Last, but not least, you should take a look at any common areas. Are they easy to access? Is there a comfortable seat for your parents to enjoy in locations that are easily reached (no crossing the room just to sit down). There should ideally be a place to sit near every access point to the main common area, like the den or living room. Another thing to bear in mind about the furniture – make sure it is stable. There is nothing worse than having your parent go for a sit down, only to have the chair shift under them, causing them to fall and hurt themselves. Don’t forget about the importance of natural light, either.

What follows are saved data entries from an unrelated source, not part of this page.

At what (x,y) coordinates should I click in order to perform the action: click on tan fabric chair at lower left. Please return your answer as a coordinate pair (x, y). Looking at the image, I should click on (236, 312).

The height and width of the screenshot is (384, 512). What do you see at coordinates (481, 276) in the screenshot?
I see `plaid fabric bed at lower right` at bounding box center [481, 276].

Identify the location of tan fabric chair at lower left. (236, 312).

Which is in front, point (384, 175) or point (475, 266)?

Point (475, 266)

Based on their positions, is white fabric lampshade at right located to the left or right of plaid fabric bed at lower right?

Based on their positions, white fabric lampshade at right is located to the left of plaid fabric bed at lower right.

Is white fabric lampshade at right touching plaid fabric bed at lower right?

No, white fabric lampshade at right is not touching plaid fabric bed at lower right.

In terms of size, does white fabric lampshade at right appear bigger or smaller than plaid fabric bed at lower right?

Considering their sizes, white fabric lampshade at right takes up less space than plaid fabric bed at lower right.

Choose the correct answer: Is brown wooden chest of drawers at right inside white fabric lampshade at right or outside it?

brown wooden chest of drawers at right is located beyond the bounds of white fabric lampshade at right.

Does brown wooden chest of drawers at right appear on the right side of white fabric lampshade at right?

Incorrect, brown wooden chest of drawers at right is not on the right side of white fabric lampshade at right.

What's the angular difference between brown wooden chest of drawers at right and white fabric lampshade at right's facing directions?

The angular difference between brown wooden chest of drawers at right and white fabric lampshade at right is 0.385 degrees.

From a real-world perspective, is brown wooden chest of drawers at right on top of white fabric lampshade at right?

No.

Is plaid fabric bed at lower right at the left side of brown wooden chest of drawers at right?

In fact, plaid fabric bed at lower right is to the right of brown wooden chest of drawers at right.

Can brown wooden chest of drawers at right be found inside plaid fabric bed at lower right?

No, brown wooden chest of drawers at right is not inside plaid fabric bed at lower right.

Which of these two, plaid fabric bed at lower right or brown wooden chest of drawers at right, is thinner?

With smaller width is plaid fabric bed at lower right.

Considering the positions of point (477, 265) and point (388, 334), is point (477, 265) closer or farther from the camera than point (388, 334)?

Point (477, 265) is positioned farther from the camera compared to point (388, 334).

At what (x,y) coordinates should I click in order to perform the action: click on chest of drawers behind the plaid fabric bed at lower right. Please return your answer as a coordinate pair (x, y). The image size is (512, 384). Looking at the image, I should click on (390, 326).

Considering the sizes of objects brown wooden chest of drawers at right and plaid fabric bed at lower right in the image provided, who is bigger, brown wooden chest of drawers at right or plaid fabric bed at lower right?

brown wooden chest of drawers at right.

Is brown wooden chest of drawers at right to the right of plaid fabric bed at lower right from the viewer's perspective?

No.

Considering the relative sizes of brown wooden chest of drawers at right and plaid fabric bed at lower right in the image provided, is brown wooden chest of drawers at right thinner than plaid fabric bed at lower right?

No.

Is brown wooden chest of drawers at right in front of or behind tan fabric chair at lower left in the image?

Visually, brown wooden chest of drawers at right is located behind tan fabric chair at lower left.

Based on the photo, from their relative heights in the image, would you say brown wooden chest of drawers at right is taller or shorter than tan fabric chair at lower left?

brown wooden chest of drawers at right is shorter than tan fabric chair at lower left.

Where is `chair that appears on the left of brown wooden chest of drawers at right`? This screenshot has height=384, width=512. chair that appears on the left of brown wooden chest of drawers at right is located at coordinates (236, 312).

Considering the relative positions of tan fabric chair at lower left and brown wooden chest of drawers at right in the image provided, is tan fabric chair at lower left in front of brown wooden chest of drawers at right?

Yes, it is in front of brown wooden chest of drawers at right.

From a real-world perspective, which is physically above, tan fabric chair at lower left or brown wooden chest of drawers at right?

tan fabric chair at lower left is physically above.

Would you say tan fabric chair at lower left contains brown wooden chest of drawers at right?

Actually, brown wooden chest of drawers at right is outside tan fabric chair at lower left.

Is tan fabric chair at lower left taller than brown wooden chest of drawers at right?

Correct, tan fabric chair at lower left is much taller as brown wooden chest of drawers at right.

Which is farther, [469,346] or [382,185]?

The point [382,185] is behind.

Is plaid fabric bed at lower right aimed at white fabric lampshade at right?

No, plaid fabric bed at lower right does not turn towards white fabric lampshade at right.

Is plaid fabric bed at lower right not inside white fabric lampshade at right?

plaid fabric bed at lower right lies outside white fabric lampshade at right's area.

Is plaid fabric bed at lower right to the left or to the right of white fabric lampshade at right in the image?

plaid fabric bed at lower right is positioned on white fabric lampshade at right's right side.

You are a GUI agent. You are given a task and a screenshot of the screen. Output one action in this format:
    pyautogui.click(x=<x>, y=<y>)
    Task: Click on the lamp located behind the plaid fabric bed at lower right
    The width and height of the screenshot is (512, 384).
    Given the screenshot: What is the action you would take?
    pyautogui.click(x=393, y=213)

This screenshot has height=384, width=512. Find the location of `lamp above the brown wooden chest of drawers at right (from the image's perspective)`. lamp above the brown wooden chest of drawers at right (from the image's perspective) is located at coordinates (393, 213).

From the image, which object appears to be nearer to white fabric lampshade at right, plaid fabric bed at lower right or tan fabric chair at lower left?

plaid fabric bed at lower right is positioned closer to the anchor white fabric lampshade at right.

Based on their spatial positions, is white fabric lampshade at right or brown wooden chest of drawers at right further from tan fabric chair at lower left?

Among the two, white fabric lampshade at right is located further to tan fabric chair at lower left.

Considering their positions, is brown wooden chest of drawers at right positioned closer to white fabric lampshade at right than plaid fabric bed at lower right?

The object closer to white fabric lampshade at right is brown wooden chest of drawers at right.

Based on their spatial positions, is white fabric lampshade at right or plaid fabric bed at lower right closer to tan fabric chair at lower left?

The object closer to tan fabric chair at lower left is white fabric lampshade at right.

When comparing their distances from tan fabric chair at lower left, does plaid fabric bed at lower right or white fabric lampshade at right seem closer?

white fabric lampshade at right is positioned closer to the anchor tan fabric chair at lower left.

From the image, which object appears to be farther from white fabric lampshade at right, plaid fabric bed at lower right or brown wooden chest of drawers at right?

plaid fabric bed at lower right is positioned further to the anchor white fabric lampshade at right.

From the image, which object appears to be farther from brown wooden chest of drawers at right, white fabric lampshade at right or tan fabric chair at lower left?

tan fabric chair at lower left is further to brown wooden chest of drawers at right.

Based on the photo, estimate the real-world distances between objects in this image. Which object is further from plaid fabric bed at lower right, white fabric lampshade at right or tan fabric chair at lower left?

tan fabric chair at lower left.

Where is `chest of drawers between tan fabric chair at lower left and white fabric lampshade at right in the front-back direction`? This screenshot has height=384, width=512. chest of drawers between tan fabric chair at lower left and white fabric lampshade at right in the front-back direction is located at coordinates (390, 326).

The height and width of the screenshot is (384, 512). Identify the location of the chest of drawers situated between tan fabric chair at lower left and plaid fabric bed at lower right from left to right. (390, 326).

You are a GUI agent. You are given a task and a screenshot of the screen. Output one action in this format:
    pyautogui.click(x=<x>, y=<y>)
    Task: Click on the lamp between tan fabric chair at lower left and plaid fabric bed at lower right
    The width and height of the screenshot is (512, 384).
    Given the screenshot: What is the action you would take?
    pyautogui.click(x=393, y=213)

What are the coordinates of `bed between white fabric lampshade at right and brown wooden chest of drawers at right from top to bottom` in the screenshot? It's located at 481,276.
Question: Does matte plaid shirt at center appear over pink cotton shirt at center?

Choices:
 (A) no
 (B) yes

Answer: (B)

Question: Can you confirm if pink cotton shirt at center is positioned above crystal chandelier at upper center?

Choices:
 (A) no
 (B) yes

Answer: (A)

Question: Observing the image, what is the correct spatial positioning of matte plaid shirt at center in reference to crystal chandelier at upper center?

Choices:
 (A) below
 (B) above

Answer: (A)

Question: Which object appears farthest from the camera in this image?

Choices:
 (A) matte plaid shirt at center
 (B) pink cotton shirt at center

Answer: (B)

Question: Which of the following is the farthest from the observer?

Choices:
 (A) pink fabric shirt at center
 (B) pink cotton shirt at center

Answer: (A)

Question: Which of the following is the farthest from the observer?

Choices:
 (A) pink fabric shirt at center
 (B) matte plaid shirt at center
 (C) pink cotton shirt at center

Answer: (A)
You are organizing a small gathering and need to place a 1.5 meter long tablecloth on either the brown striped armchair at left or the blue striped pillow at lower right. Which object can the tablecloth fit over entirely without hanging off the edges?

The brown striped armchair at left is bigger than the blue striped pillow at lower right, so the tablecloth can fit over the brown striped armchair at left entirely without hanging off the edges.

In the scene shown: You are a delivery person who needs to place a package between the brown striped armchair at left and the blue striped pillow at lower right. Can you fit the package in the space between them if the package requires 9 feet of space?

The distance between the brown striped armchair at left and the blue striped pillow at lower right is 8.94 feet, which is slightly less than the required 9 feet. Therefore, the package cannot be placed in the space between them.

The last thing to consider when moving your parents back home is being mindful that they may not always inform you of changes in their sight, hearing or other medical ailments. Conversely, some may tell you each and every detail in ad nauseam. It is important to separate fact from fiction, complaining from real pain. Arthritis…happens. Illness, sometimes minor, sometimes serious happens. Losing their friends will continue to happen over and over again. The point is, your parents listened and were there for every single cut and scrape you endured. They were there the first time you fell in love and the 10th time you fell in love. They were there when your heart was broken not once but several times. They were there to see you graduate from high school, college, get married and have kids (or dogs and cats). They gave you advice when you really needed it, encouraged you to live off the grid even when your friends and family thought you were losing your mind. If you cut them some slack, forgive them their foibles and be patient as they age, you will be glad you had them live with you. Will it be hard? Definitely. Will it entail a lot of responsibility? Assuredly. Will it be worth the price? Yes.

After all, those were the same questions they asked before you were brought into the world.